Waterfall
The waterfall model derives its name due to the cascading effect from one phase to the other. In this model each phase has a well-defined starting and ending point, with identifiable deliveries to the next phase. Note that the arrow goes up and down the “waterfall”, reflecting the fact that developers often have to re-work earlier stages in the light of experience gained as development signs of progress.
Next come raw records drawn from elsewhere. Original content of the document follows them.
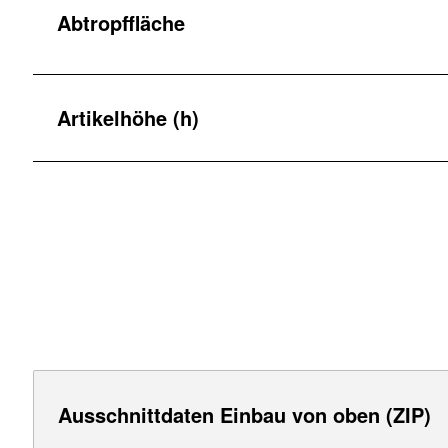
Abtropffläche
Artikelhöhe (h)
Ausschnittdaten Einbau von oben (ZIP)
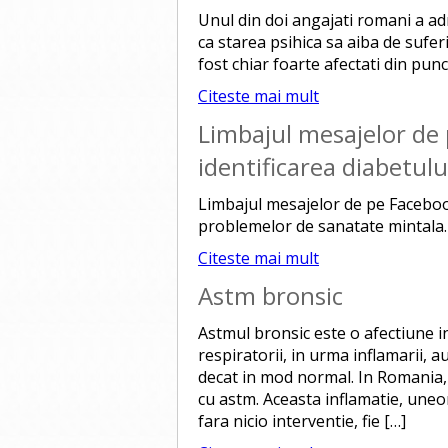
Unul din doi angajati romani a a
ca starea psihica sa aiba de sufe
fost chiar foarte afectati din pun
Citeste mai mult
Limbajul mesajelor de 
identificarea diabetulu
Limbajul mesajelor de pe Facebook
problemelor de sanatate mintala.
Citeste mai mult
Astm bronsic
Astmul bronsic este o afectiune in
respiratorii, in urma inflamarii, a
decat in mod normal. In Romania, 
cu astm. Aceasta inflamatie, uneor
fara nicio interventie, fie […]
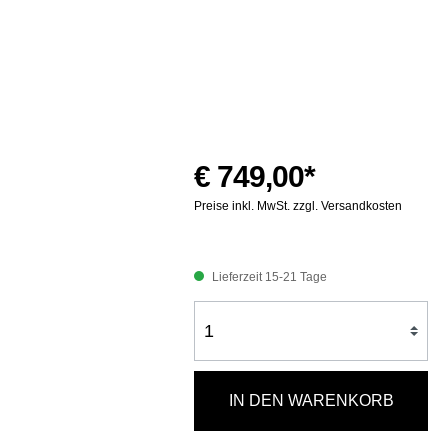
€ 749,00*
Preise inkl. MwSt. zzgl. Versandkosten
Lieferzeit 15-21 Tage
IN DEN WARENKORB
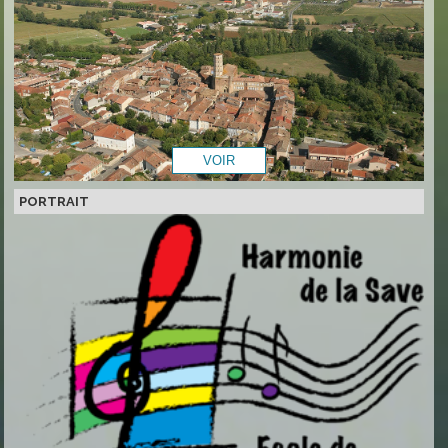
PORTRAIT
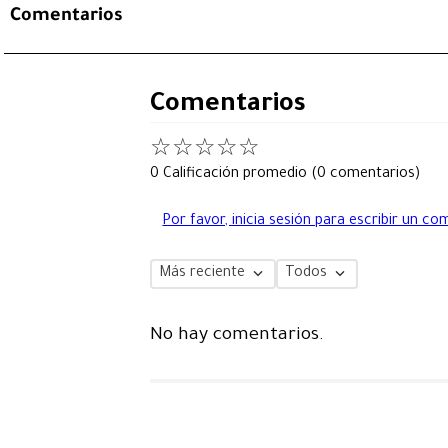
Comentarios
Comentarios
☆
☆
☆
☆
☆
0 Calificación promedio
(0 comentarios)
Por favor, inicia sesión para escribir un co
Más reciente
Todos
No hay comentarios.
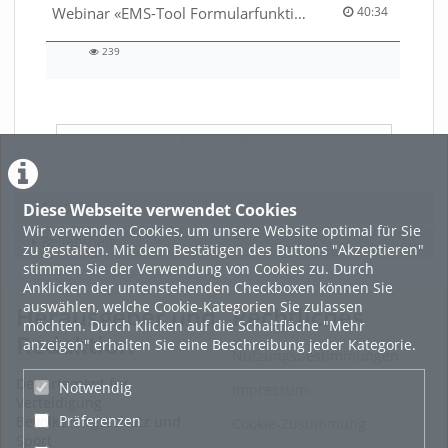
40:34 duration
Webinar «EMS-Tool Formularfunktion»
40:34
239
239
views
LADE MEHR
Featured
Diese Webseite verwendet Cookies
Wir verwenden Cookies, um unsere Website optimal für Sie
Beliebtheit
zu gestalten. Mit dem Bestätigen des Buttons "Akzeptieren"
stimmen Sie der Verwendung von Cookies zu. Durch
Anklicken der untenstehenden Checkboxen können Sie
auswählen, welche Cookie-Kategorien Sie zulassen
Herausgeber und
Rechtliches
möchten. Durch Klicken auf die Schaltfläche "Mehr
Redaktion
anzeigen" erhalten Sie eine Beschreibung jeder Kategorie.
Nutzungsbestimmungen
Departement für
Notwendig
Impressum
Verteidigung
Präferenzen
Bevölkerungsschutz und
Cookie-Zustimmung
Sport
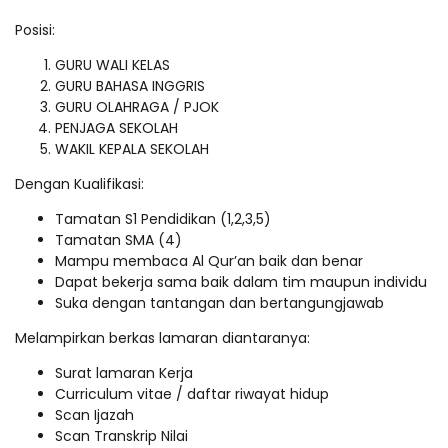
Posisi:
GURU WALI KELAS
GURU BAHASA INGGRIS
GURU OLAHRAGA / PJOK
PENJAGA SEKOLAH
WAKIL KEPALA SEKOLAH
Dengan Kualifikasi:
Tamatan S1 Pendidikan (1,2,3,5)
Tamatan SMA (4)
Mampu membaca Al Qur’an baik dan benar
Dapat bekerja sama baik dalam tim maupun individu
Suka dengan tantangan dan bertangungjawab
Melampirkan berkas lamaran diantaranya:
Surat lamaran Kerja
Curriculum vitae / daftar riwayat hidup
Scan Ijazah
Scan Transkrip Nilai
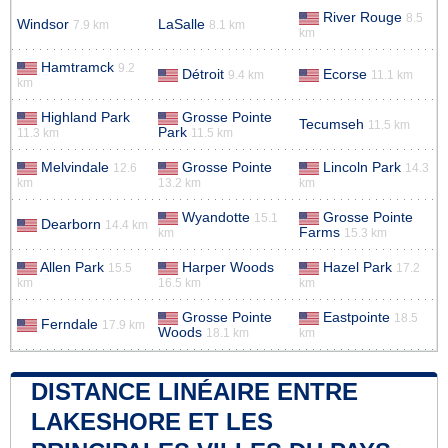
River Rouge
8.5
Windsor
LaSalle
7.9 km
8.1 km
km
Hamtramck
9.2
Détroit
Ecorse
9.4 km
11.1 km
km
Highland Park
Grosse Pointe
Tecumseh
11.5 km
Park
11.3 km
11.5 km
Melvindale
Grosse Pointe
Lincoln Park
12.6
14.3
km
13.2 km
km
Wyandotte
Grosse Pointe
15.1
Dearborn
14.4 km
Farms
km
15.3 km
Allen Park
Harper Woods
Hazel Park
15.5
17.2
km
16.5 km
km
Grosse Pointe
Eastpointe
18.5
Ferndale
17.9 km
Woods
18.1 km
km
DISTANCE LINÉAIRE ENTRE
LAKESHORE ET LES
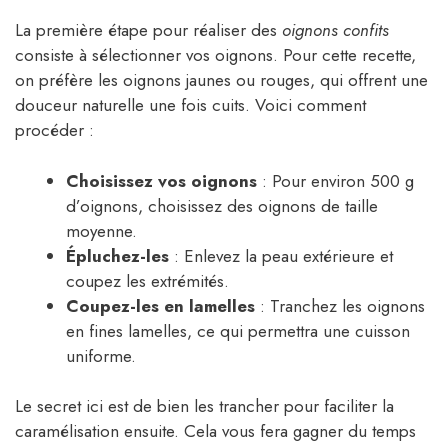
La première étape pour réaliser des
oignons confits
consiste à sélectionner vos oignons. Pour cette recette,
on préfère les oignons jaunes ou rouges, qui offrent une
douceur naturelle une fois cuits. Voici comment
procéder :
Choisissez vos oignons
: Pour environ 500 g
d’oignons, choisissez des oignons de taille
moyenne.
Épluchez-les
: Enlevez la peau extérieure et
coupez les extrémités.
Coupez-les en lamelles
: Tranchez les oignons
en fines lamelles, ce qui permettra une cuisson
uniforme.
Le secret ici est de bien les trancher pour faciliter la
caramélisation ensuite. Cela vous fera gagner du temps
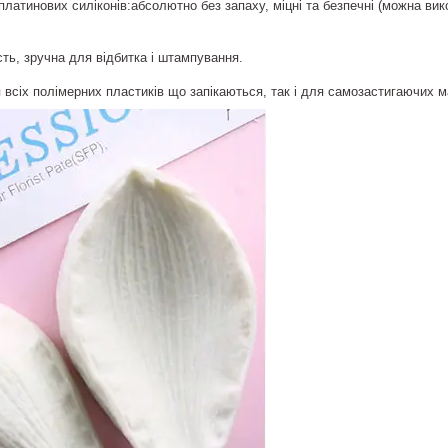
платинових силіконів:абсолютно без запаху, міцні та безпечні (можна в
ть, зручна для відбитка і штампування.
 всіх полімерних пластиків що запікаються, так і для самозастигаючих 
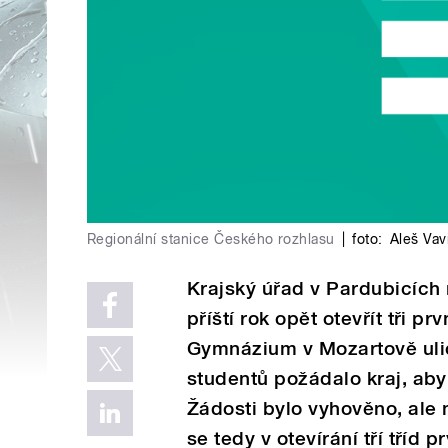
Regionální stanice Českého rozhlasu
|
foto:
Aleš Vav
Krajský úřad v Pardubicích
příští rok opět otevřít tři p
Gymnázium v Mozartově ulic
studentů požádalo kraj, aby 
Žádosti bylo vyhověno, ale
se tedy v otevírání tří tříd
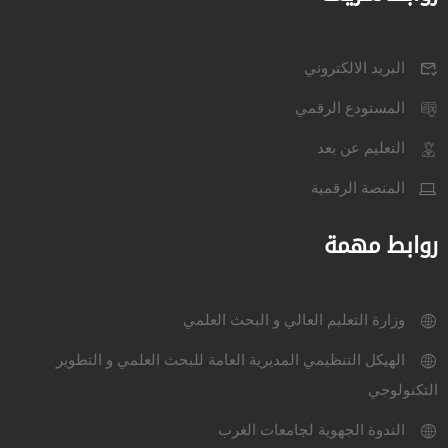
البريد الالكتروني
المستودع الرقمي
التعليم عن بعد
المنصة الرقمية
روابط مهمة
وزارة التعليم العالي و البحث العلمي
الهيكل التنظيمي المديرية العامة للبحث العلمي و التطوير
التكنولوجي
الندوة الجهوية لجامعات الغرب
Rapid Application Development
The spiral model follows an ‘incremental’ approach. Once a prototype is built it is evaluated on various parameters like strengths and weaknesses, risk, etc. Follows the discipline of the waterfall model and each SDLC step is followed for all prototypes built: Requirements gathering, Systems Design, Implementation, Testing and finally Evaluation feeds back into new requirements.
Spiral Model
The Spiral Model actually has aspects from other models such as
the waterfall, incremental and RAD. The difference with the spiral model is that it is risk-driven. It acknowledged that risk is that the heart of many large-scale development projects. It is designed to take into account these risks while they arise in the project and then deal with them before they become major problems. The model has 4 stages, each taking up one quadrant of the spiral. Objectives and requirements are determined in quadrant one, followed by risks and issues. A prototype is then developed which is tested in quadrant three. After this, the project is either completes or if the user wants more the final quadrant works on what will go into the next spiral.